— В конце концов, есть воспитание, — недовольно заметил Рябинин.
— Во! — чуть не вскрикнул старик и отвалился на спинку стула. — Одно лишь воспитание и делает из зверя человека. А ежели вырос всё ж таки зверь, то прежде всего родителей надо сечь, родителей. Сынка потом, вторым номером. Я вам так посоветую: придёт мамаша жаловаться на сынка — гоните её в шею…
— Василий Васильевич, — перебил Рябинин, — вы один живёте?
— Знамо дело, один.
— Жена умерла?
— Лет десять назад.
— А дочка живёт…
— Отдельно, знамо дело, отдельно, — бодро перебил старик и неожиданно покраснел.

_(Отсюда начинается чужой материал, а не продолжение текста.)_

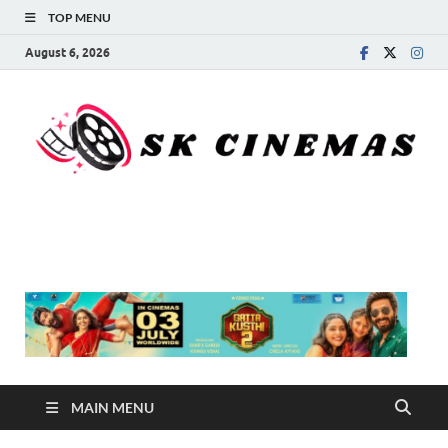
TOP MENU
August 6, 2026
SK Cinemas
MAIN MENU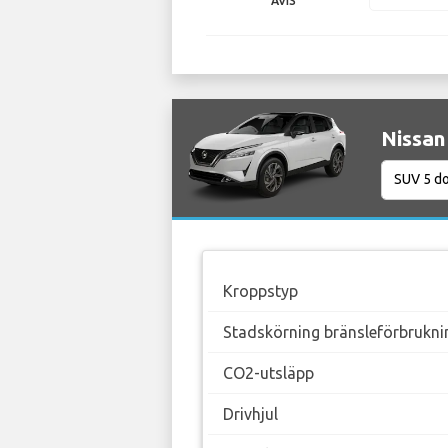
AVIS
Nissan
Kroppstyp
Stadskörning bränsleförbrukni
CO2-utsläpp
Drivhjul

Рябинин грустно улыбнулся. Сколько было тайн в этом универмаговском деле? Кажется, он разгадал последнюю.
— У меня квартирка, сам варю, сам стираю. Где положил, там и взял. Люблю аккуратность…
Он провёл рукой по чистому воротничку, как бы показывая его свежесть. Мог бы тронуть и бородку, которая белела ярче рубашки.
«Меняю комнату на отдельную квартиру…». «Две комнат в коммуналке, есть свой коридор, меняю на…». «Продаю полдома с изолированным входом…». «Меняется квартира с личным телефоном…». Отдельная, своя, личная, изолированная…
Рябинин верил, что наступит то время, когда появятся такие объявления: «Срочно меняю отдельную квартиру на коллективную. Не могу жить один!» Почему бы этому старому мастеру не въехать в коллективную квартиру? В коллективную он бы, вероятно, согласился — в коммунальную не хочет.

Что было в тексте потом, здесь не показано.